Das Virtual-Reality-Projekt “Der Kölner Dom in 360° und VR” präsentiert den Kölner Dom auf sechs verschiedenen Plattformen in 360° und zeigt durch viele kleine Besonderheiten die Individualität des Projekts. ”Der Kölner Dom in 360° und VR” ist in der Kategorie “Kultur und Unterhaltung” für den Grimme Online Award 2017 nominiert. Der Mitinitiator des Projektes, der freie Journalist David Ohrndorf, spricht im Interview über die Merkmale und die Einzigartigkeit des 360°-Projektes.

Was war der Beweggrund, das Virtual-Reality-Projekt zu realisieren?

Das Projekt sollte weiter gehen als frühere 360°-Projekte des WDR. Einfache lineare 360°-Videos haben wir ja schon einige produziert, wir wollten bei diesem Projekt aber echte Virtual Reality schaffen.

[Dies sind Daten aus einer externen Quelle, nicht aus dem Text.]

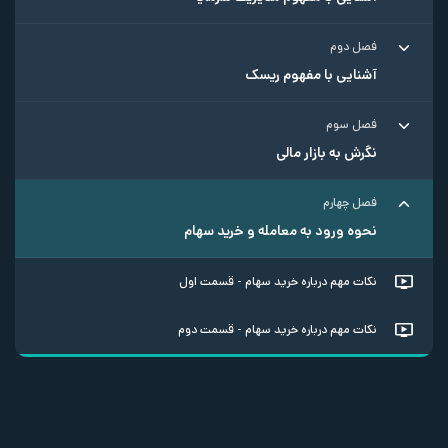
فصل دوم
آشنایی با مفهوم ریسک
فصل سوم
نگرش به بازار مالی
فصل چهارم
نحوه ورود به معامله و خرید سهام
نکات مهم درباره خرید سهام - قسمت اول
نکات مهم درباره خرید سهام - قسمت دوم
آشنایی با مفاهیم Trailing stop و Actual risk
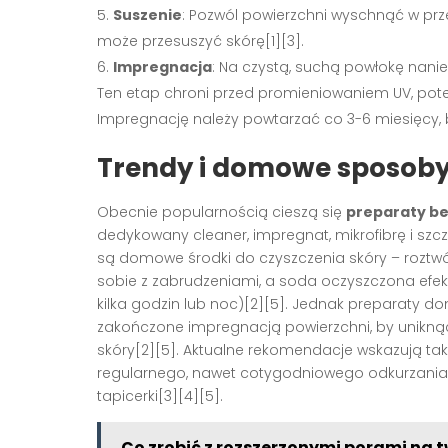
Suszenie
: Pozwól powierzchni wyschnąć w pr
może przesuszyć skórę[1][3].
Impregnacja
: Na czystą, suchą powłokę nanie
Ten etap chroni przed promieniowaniem UV, pot
Impregnację należy powtarzać co 3-6 miesięcy, 
Trendy i domowe sposoby 
Obecnie popularnością cieszą się
preparaty b
dedykowany cleaner, impregnat, mikrofibrę i sz
są domowe środki do czyszczenia skóry – roztw
sobie z zabrudzeniami, a soda oczyszczona efek
kilka godzin lub noc)[2][5]. Jednak preparaty
zakończone impregnacją powierzchni, by unikną
skóry[2][5]. Aktualne rekomendacje wskazują ta
regularnego, nawet cotygodniowego odkurzania 
tapicerki[3][4][5].
Co zrobić z rozszerzonymi porami na 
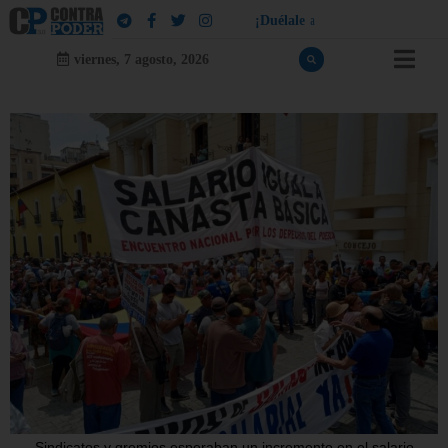
¡
D
u
é
l
a
l
e
a
q
u
i
e
n
l
e
d
u
e
l
a
!
viernes, 7 agosto, 2026
Sindicatos y gremios esperaban un incremento en el salario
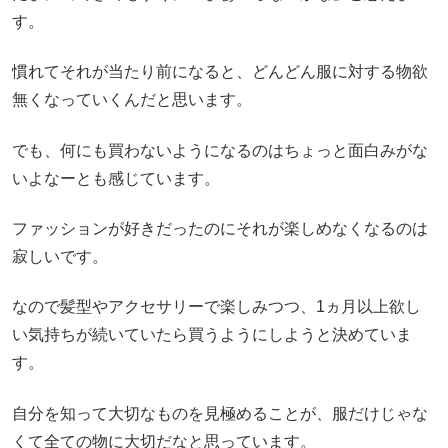
す。
慣れてそれが当たり前になると、どんどん服に対する物欲
無くなっていくんだと思います。
でも、何にも買わないようになるのはちょっと面白みがな
いよなーとも感じています。
ファッションが好きだったのにそれが楽しめなくなるのは
寂しいです。
なので髪型やアクセサリーで楽しみつつ、1ヵ月以上欲し
い気持ちが続いていたら買うようにしようと決めていま
す。
自分を知って大切なものを見極めることが、服だけじゃな
くて全ての物に大切だなと思っています。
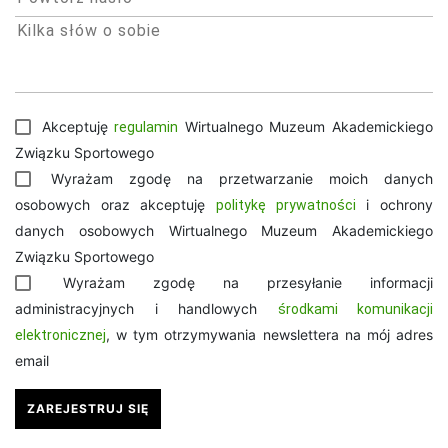
Akceptuję
Wirtualnego Muzeum Akademickiego
regulamin
Związku Sportowego
Wyrażam zgodę na przetwarzanie moich danych
osobowych oraz akceptuję
i ochrony
politykę prywatności
danych osobowych Wirtualnego Muzeum Akademickiego
Związku Sportowego
Wyrażam zgodę na przesyłanie informacji
administracyjnych i handlowych
środkami komunikacji
, w tym otrzymywania newslettera na mój adres
elektronicznej
email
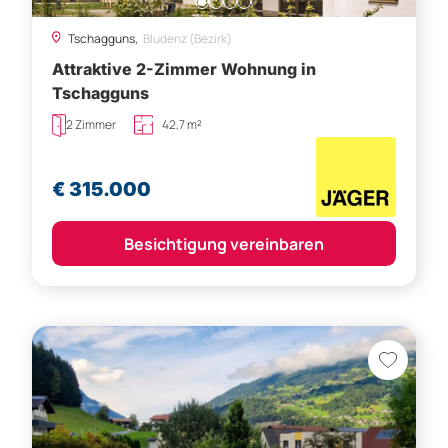
Tschagguns,
Bludenz (Bezirk)
Attraktive 2-Zimmer Wohnung in
Tschagguns
2 Zimmer
42,7 m²
€ 315.000
Besichtigung vereinbaren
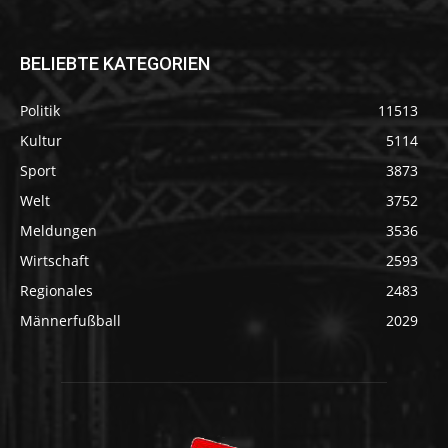
BELIEBTE KATEGORIEN
Politik
11513
Kultur
5114
Sport
3873
Welt
3752
Meldungen
3536
Wirtschaft
2593
Regionales
2483
Männerfußball
2029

Der Betrachter sollte mehr Möglichkeiten zur Interaktion haben und zum Beispiel selber entscheiden können, was er sich wie lange ansieht. Den Kölner Dom fanden wir sehr spannend für das Projekt. Wir wollten den Dom so zeigen, wie man ihn nicht alltäglich sehen kann und Punkte finden, die einem nicht bei einer Domführung gezeigt werden. Das war unser Ansatz und dann haben wir recherchiert und unsere Ideen immer wieder kritisch hinterfragt, wir wollten, dass in jeder Episode auch wirklich eine schöne einzigartige Geschichte erzählt wird.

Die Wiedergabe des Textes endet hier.